Goldman Sachs continues to unwind its attempt at remaking itself from a Wall Street bank into a Main Street Bank. As it sells off its direct consumer loan portfolio, the bank's new Platform Solutions group seems to be sticking with Transaction Banking. Transaction Banking is the firm's API-driven solution for liquidity management, virtual accounts, payments, and escrow services.
The firm uses its deep relationships to bank its clients and bring deposits to its platform. But, it hasn't yet found the unlock to get them to send payments through Transaction Banking. Transaction banking accounted for $82 million in revenue in Q223 and $156 million year to date for Goldman Sachs.
And that makes sense because of the complexity of the B2B payments landscape -- most enterprises use a hodgepodge of different providers for different use cases. And even as the competing real time payment networks launch and begin the long slog to get traction, 3.3 billion checks were still processed in 2022.

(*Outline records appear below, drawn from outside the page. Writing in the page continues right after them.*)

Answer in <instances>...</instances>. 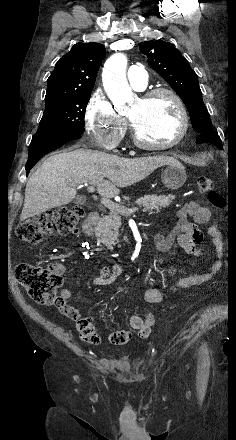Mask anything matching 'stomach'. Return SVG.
<instances>
[{"mask_svg":"<svg viewBox=\"0 0 236 440\" xmlns=\"http://www.w3.org/2000/svg\"><path fill=\"white\" fill-rule=\"evenodd\" d=\"M186 178V171L178 161L174 160L166 164L162 175V182L165 187L176 190L183 186Z\"/></svg>","mask_w":236,"mask_h":440,"instance_id":"1","label":"stomach"}]
</instances>
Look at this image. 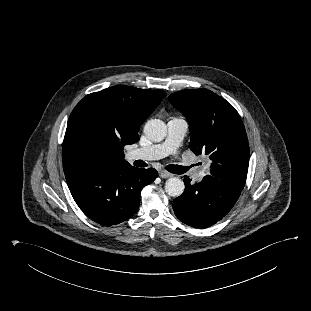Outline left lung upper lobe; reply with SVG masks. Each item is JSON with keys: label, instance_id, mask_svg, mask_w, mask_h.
<instances>
[{"label": "left lung upper lobe", "instance_id": "5c2ea615", "mask_svg": "<svg viewBox=\"0 0 311 311\" xmlns=\"http://www.w3.org/2000/svg\"><path fill=\"white\" fill-rule=\"evenodd\" d=\"M168 99L188 120L190 150L210 158V175L242 190L248 172L249 145L234 107L207 89L182 90Z\"/></svg>", "mask_w": 311, "mask_h": 311}]
</instances>
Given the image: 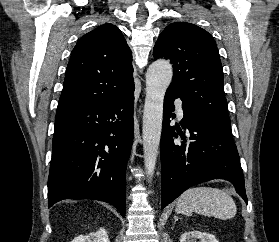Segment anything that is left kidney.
<instances>
[{
	"instance_id": "left-kidney-1",
	"label": "left kidney",
	"mask_w": 279,
	"mask_h": 242,
	"mask_svg": "<svg viewBox=\"0 0 279 242\" xmlns=\"http://www.w3.org/2000/svg\"><path fill=\"white\" fill-rule=\"evenodd\" d=\"M193 238L200 239V242H219L214 235L195 230L183 233L181 235L180 242H191Z\"/></svg>"
}]
</instances>
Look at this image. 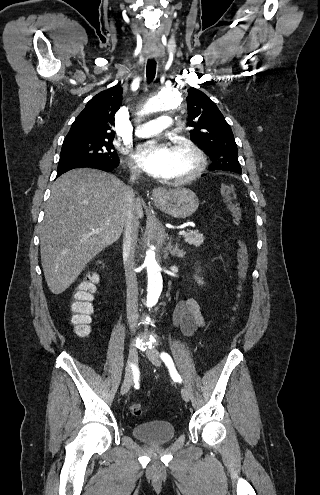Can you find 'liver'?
I'll return each mask as SVG.
<instances>
[{"instance_id": "obj_1", "label": "liver", "mask_w": 320, "mask_h": 495, "mask_svg": "<svg viewBox=\"0 0 320 495\" xmlns=\"http://www.w3.org/2000/svg\"><path fill=\"white\" fill-rule=\"evenodd\" d=\"M127 187L115 176L93 169H74L53 183L40 231L45 280L61 294L87 263L119 239L127 211ZM143 218L140 200H135Z\"/></svg>"}]
</instances>
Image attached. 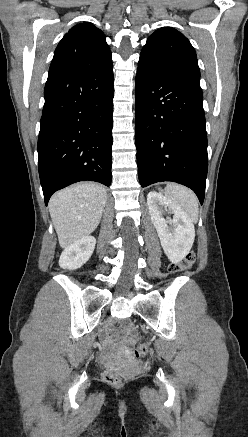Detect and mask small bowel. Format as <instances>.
Segmentation results:
<instances>
[{
  "mask_svg": "<svg viewBox=\"0 0 248 437\" xmlns=\"http://www.w3.org/2000/svg\"><path fill=\"white\" fill-rule=\"evenodd\" d=\"M117 336L121 339L123 345H130L134 342L127 325L121 327Z\"/></svg>",
  "mask_w": 248,
  "mask_h": 437,
  "instance_id": "small-bowel-1",
  "label": "small bowel"
}]
</instances>
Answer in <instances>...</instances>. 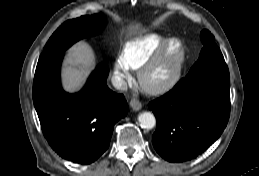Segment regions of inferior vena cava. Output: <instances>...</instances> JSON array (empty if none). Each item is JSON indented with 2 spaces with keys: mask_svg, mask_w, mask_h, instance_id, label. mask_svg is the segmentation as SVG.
Segmentation results:
<instances>
[{
  "mask_svg": "<svg viewBox=\"0 0 259 176\" xmlns=\"http://www.w3.org/2000/svg\"><path fill=\"white\" fill-rule=\"evenodd\" d=\"M111 81L112 85L118 90L126 91L128 88L126 81L119 76H113Z\"/></svg>",
  "mask_w": 259,
  "mask_h": 176,
  "instance_id": "obj_1",
  "label": "inferior vena cava"
}]
</instances>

“We will continue to process more checks than electronic payments and wires even today. If we add this up across the globe, we end up having this problem returning in multiple different dimensions and there is no easy answer,” said Hari Moorthy, COO of platform solutions and global head of transaction banking at Goldman Sachs, at Tearsheet’s The Big Bank Theory Conference, held last month in New York.

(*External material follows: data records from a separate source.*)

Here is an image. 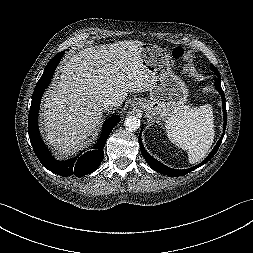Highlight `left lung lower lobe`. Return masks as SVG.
<instances>
[{
	"label": "left lung lower lobe",
	"mask_w": 253,
	"mask_h": 253,
	"mask_svg": "<svg viewBox=\"0 0 253 253\" xmlns=\"http://www.w3.org/2000/svg\"><path fill=\"white\" fill-rule=\"evenodd\" d=\"M211 69L214 71V73L217 76L215 78V87L222 97V102H223L222 107H223V114H224L223 130H225L226 129V108H225L226 103H225V95H224V92L221 88V77H220L219 71L213 65H211ZM142 129H143V127H142ZM223 136H224V132H223L221 138L219 139L218 143L214 147V149L211 151V153L208 155V157L204 161H202L200 164H198L192 168L184 169V170L169 168V167L165 166L164 164L160 163L159 161H157L151 155H149L143 147V144L141 141V133L139 135V143H140V150L142 152L144 159L154 170H156L159 173L165 174L167 176H182V175H185V174L189 173L190 171L204 165L206 162H208L217 152V150L222 142Z\"/></svg>",
	"instance_id": "obj_1"
}]
</instances>
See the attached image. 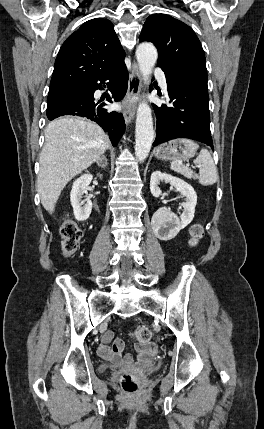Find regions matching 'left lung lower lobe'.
I'll return each mask as SVG.
<instances>
[{"label":"left lung lower lobe","mask_w":264,"mask_h":429,"mask_svg":"<svg viewBox=\"0 0 264 429\" xmlns=\"http://www.w3.org/2000/svg\"><path fill=\"white\" fill-rule=\"evenodd\" d=\"M165 72L171 106L154 105L157 125L153 146L175 138H189L213 148L210 133L208 89L159 66Z\"/></svg>","instance_id":"1"}]
</instances>
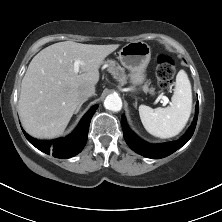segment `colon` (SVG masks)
<instances>
[{
    "instance_id": "5ec220e1",
    "label": "colon",
    "mask_w": 222,
    "mask_h": 222,
    "mask_svg": "<svg viewBox=\"0 0 222 222\" xmlns=\"http://www.w3.org/2000/svg\"><path fill=\"white\" fill-rule=\"evenodd\" d=\"M175 72V61L167 55H160L157 60L156 68L158 85L164 89L169 88L172 85Z\"/></svg>"
}]
</instances>
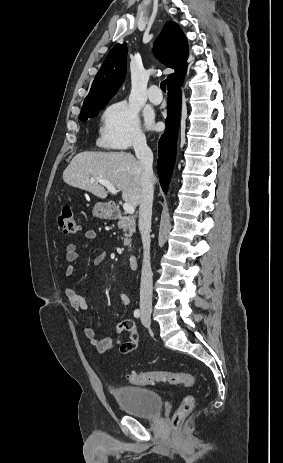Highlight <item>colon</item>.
<instances>
[{
  "mask_svg": "<svg viewBox=\"0 0 283 463\" xmlns=\"http://www.w3.org/2000/svg\"><path fill=\"white\" fill-rule=\"evenodd\" d=\"M58 225L63 233L73 234L77 231L76 219L69 204H64L58 215ZM126 349L123 348V352ZM127 379L136 385H149L153 383H169L189 387L193 384V376L188 373H177L168 370H157L147 372H131L127 374ZM194 407V398L191 395L183 397L177 411L173 416V427L176 433L184 419L191 413Z\"/></svg>",
  "mask_w": 283,
  "mask_h": 463,
  "instance_id": "1",
  "label": "colon"
}]
</instances>
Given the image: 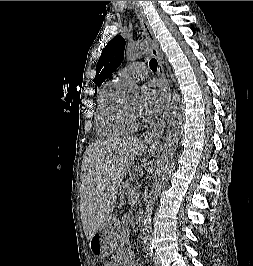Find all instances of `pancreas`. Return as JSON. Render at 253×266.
Masks as SVG:
<instances>
[{
    "mask_svg": "<svg viewBox=\"0 0 253 266\" xmlns=\"http://www.w3.org/2000/svg\"><path fill=\"white\" fill-rule=\"evenodd\" d=\"M136 195L135 188L129 183H124L121 190L120 201L122 204H125L127 200L130 204L134 203Z\"/></svg>",
    "mask_w": 253,
    "mask_h": 266,
    "instance_id": "obj_1",
    "label": "pancreas"
}]
</instances>
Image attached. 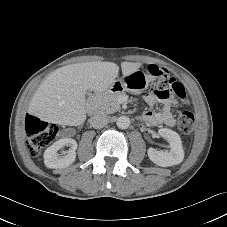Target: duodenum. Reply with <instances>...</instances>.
<instances>
[{
  "label": "duodenum",
  "instance_id": "410a0bca",
  "mask_svg": "<svg viewBox=\"0 0 227 227\" xmlns=\"http://www.w3.org/2000/svg\"><path fill=\"white\" fill-rule=\"evenodd\" d=\"M119 90H120V87L118 85H114L111 88V91H113V92L119 91ZM103 94H104V92H98V93H94L92 96H90V98L88 99V102H87V109L89 112H94L96 110L97 103Z\"/></svg>",
  "mask_w": 227,
  "mask_h": 227
}]
</instances>
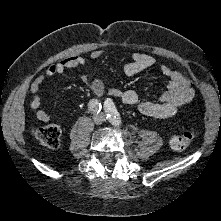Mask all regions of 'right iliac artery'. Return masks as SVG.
I'll use <instances>...</instances> for the list:
<instances>
[{
    "instance_id": "1",
    "label": "right iliac artery",
    "mask_w": 221,
    "mask_h": 221,
    "mask_svg": "<svg viewBox=\"0 0 221 221\" xmlns=\"http://www.w3.org/2000/svg\"><path fill=\"white\" fill-rule=\"evenodd\" d=\"M88 108L90 111L98 114L101 111L102 105L97 99H92L88 103Z\"/></svg>"
}]
</instances>
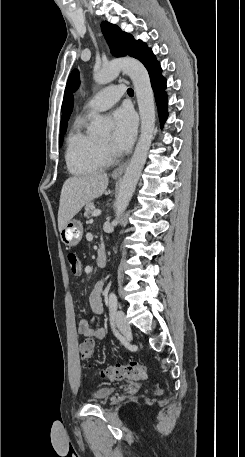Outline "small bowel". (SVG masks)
<instances>
[{
  "mask_svg": "<svg viewBox=\"0 0 245 457\" xmlns=\"http://www.w3.org/2000/svg\"><path fill=\"white\" fill-rule=\"evenodd\" d=\"M104 287V280H99L94 288L92 289L89 296V305L94 314H102L104 306L102 303V293ZM78 332L88 338L94 340H103L106 336V330L104 328L93 329L90 326L88 318L81 319L78 323Z\"/></svg>",
  "mask_w": 245,
  "mask_h": 457,
  "instance_id": "small-bowel-1",
  "label": "small bowel"
}]
</instances>
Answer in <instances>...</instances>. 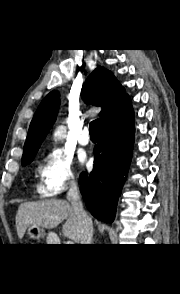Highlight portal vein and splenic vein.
<instances>
[{
  "mask_svg": "<svg viewBox=\"0 0 180 294\" xmlns=\"http://www.w3.org/2000/svg\"><path fill=\"white\" fill-rule=\"evenodd\" d=\"M67 244H74L72 241H68Z\"/></svg>",
  "mask_w": 180,
  "mask_h": 294,
  "instance_id": "18ae733b",
  "label": "portal vein and splenic vein"
}]
</instances>
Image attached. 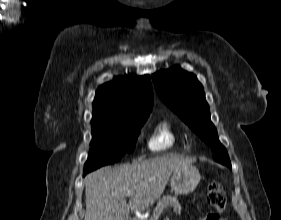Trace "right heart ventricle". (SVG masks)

In working to get clients to put their payments through its platform, Goldman's TxB team is competing against a slew of other options. It will take time to scale payment volumes.
"One of the things that we said over the last couple of quarters is we're working now on getting the clients that are on the platform to really get more of their payments activity into the flow, so this delivers real revenue and real value over time. That's taking some time and it will take some time," said CEO David Solomon to Devin Ryan of JMP Securities in Wednesday's earnings call.
While Solomon is pulling the plug on much of the new consumer business, it seems like he's sticking with the enterprise banking platform.
"We have a very, very good opportunity set over time. But this is going to take time to execute. I think it's one of those things where we have a business that's performing fine but it's not making a meaningful contribution. But I think this is something where, over time, we'll work hard to figure out how this can make a more meaningful contribution to the firm with our client base," he said.